Gibson v. Blackburne

Determination of respondent New York City Housing Authority, dated April 24, 1991, which terminated the tenancy of the petitioner in a public housing project upon the ground of non-desirability, unanimously confirmed, the petition denied, and the proceeding brought pursuant to CPLR article 78 (transferred by order of the Supreme Court, Richmond County [John Leone, J.], entered September 27, 1991), is dismissed, without costs.

The record reveals that the determination of the Housing Authority terminating petitioner’s public housing tenancy on the basis of non-desirability, was supported by substantial evidence adduced at the hearing, including the testimony of an undercover officer as to illegal drug trafficking and possession at the subject premises, and should therefore not be disturbed on appeal (see, Matter of Lahey v Kelly, 71 NY2d 135, 140).

Pursuant to paragraph 1 (A) (1) of the Housing Authority’s Termination of Tenancy Procedures, grounds for termination of tenancy include "non-desirability”, defined by the Authority as, inter alia, "conduct or behavior of the tenant or any person occupying the premises of the tenant which constitutes * * * [a] danger to the health and safety of the tenant’s neighbors”.

We find no abuse of discretion in the Hearing Officer’s *380sustaining all of the specifications on charges of non-desirability against the tenancy by "an overwhelming preponderance of the evidence”, and in finding that the tenant’s conduct constituted a danger to the health and safety of other public housing tenants.

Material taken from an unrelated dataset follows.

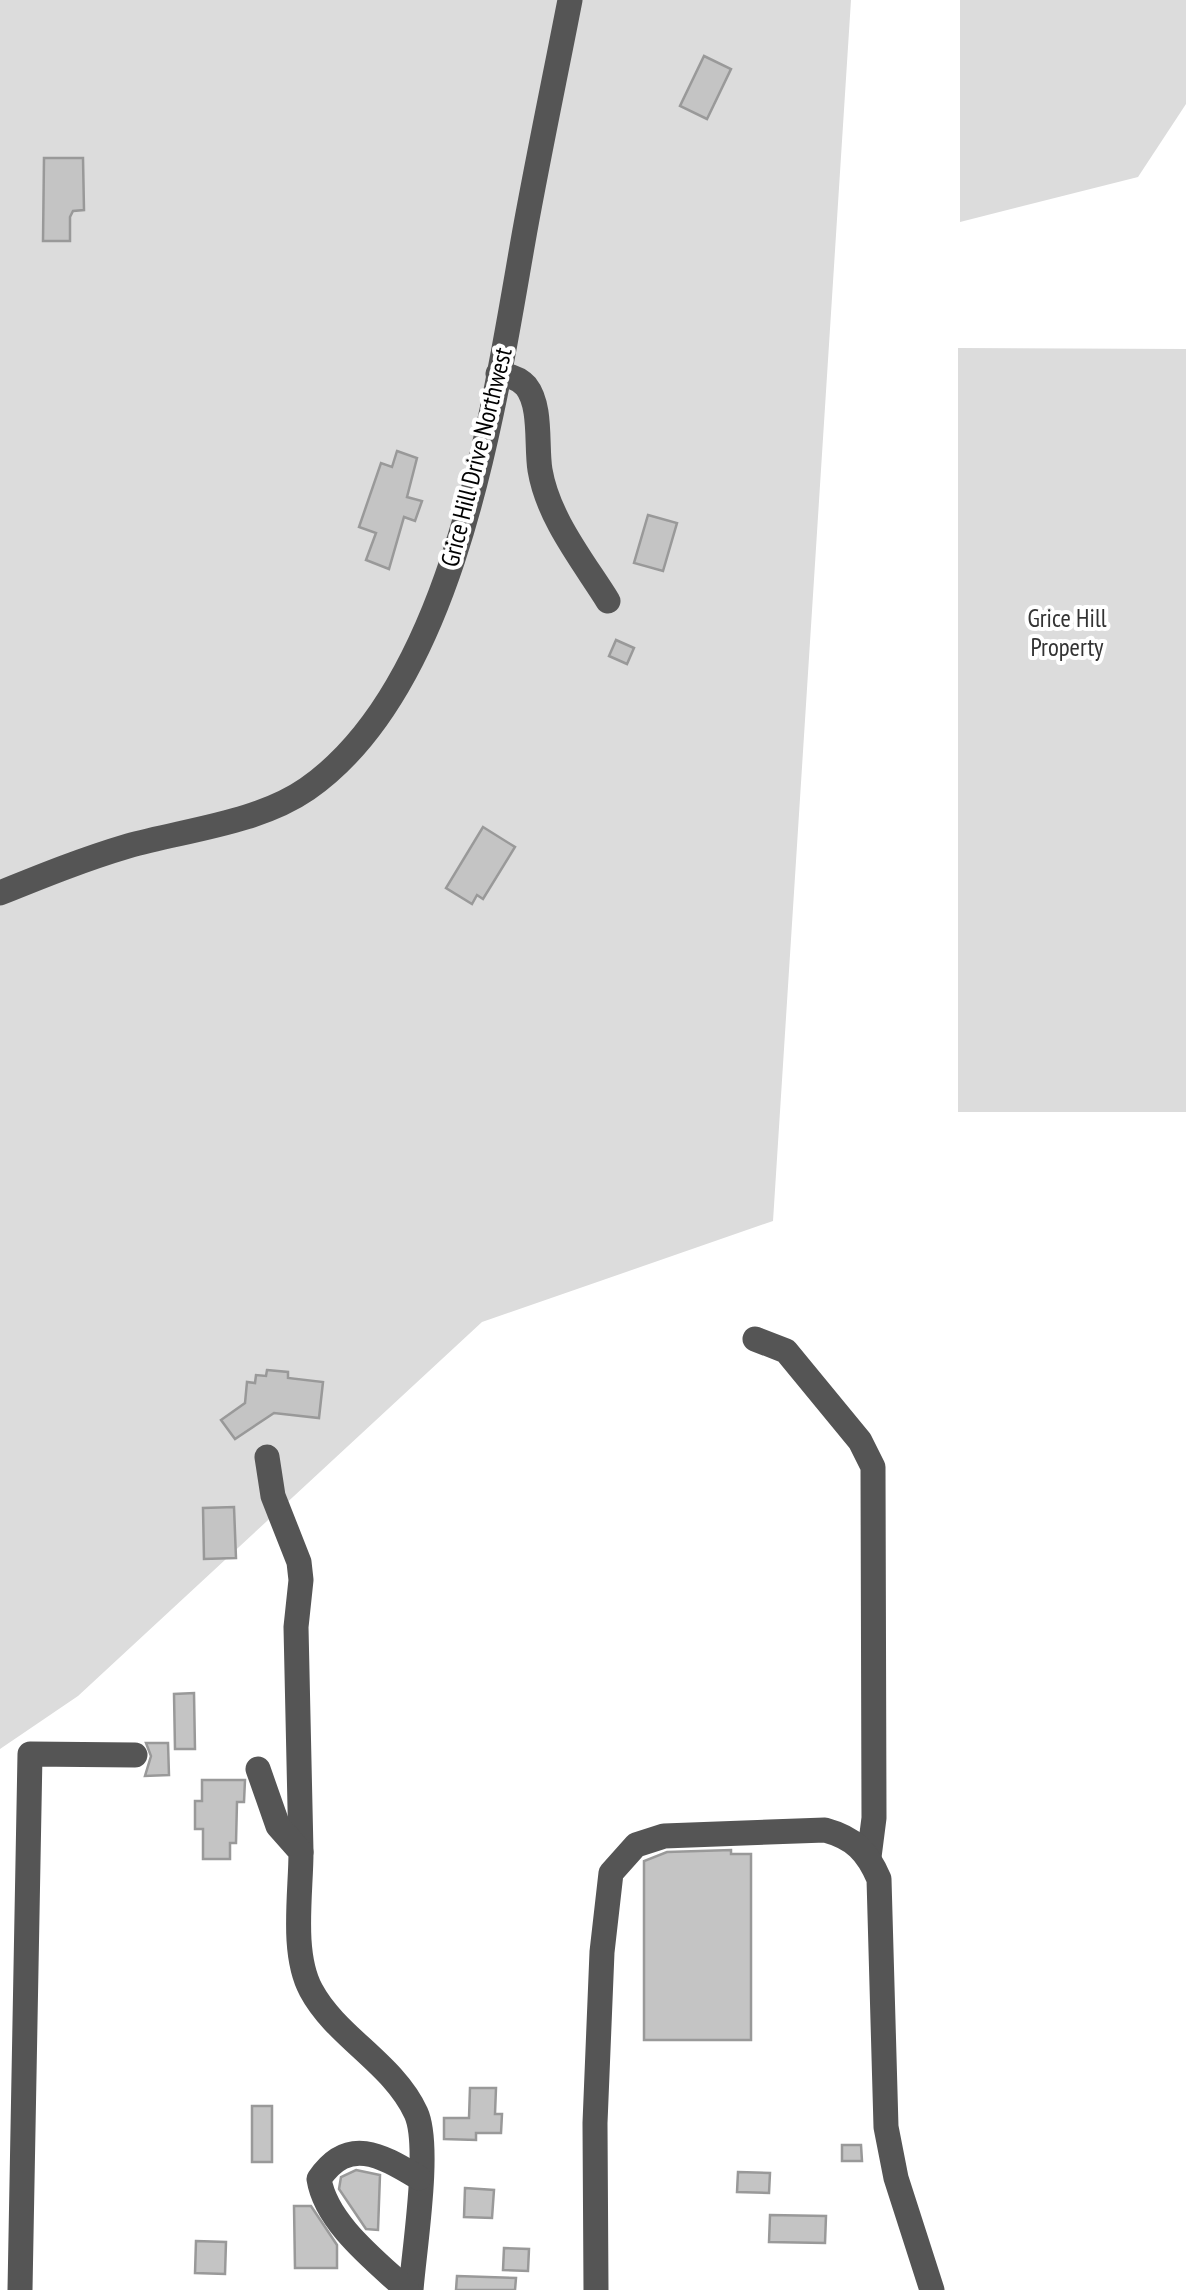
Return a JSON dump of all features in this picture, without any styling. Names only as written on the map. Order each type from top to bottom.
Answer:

The testimony of the undercover officer was that he had served as back-up to a buy and bust operation, as to two separate drug sales to undercover officers at the petitioner’s premises on October 22, 1990 and November 7, 1990, and that recovered from the subject apartment during the execution of a search warrant were 129 vials of crack, 13 grains of marijuana, $4,387 in small bills, including $60 in pre-recorded buy money, and extensive drug paraphernalia. Petitioner did not present a credible defense to the charges against her tenancy (see, Matter of Berenhaus v Ward, 70 NY2d 436).

Nor did the Housing Authority determination improperly impute guilt to the petitioner for the drug-related actions of her husband, where, as here, the charged parties are the tenants of record of the subject apartment, and the Authority therefore need not prove that the alleged offender, petitioner’s husband, resided at the subject premises at the time of the incidents that resulted in the termination of their tenancy (Lopez v Henry Phipps Plaza S., 498 F2d 937, 946).

Finally, the penalty imposed, terminating the petitioner’s tenancy, was not so disproportionate to the offense, in light of all the circumstances, as to be shocking to one’s sense of fairness (Matter of Pell v Board of Educ., 34 NY2d 222, 233), since the use of the petitioner’s apartment as a base for drug activity represented a danger to the health and safety of other tenants who resided in the same public housing community.

We have considered petitioner’s remaining arguments and find them to be without merit. Concur — Rosenberger, J. P., Ellerin, Kupferman and Nardelli, JJ.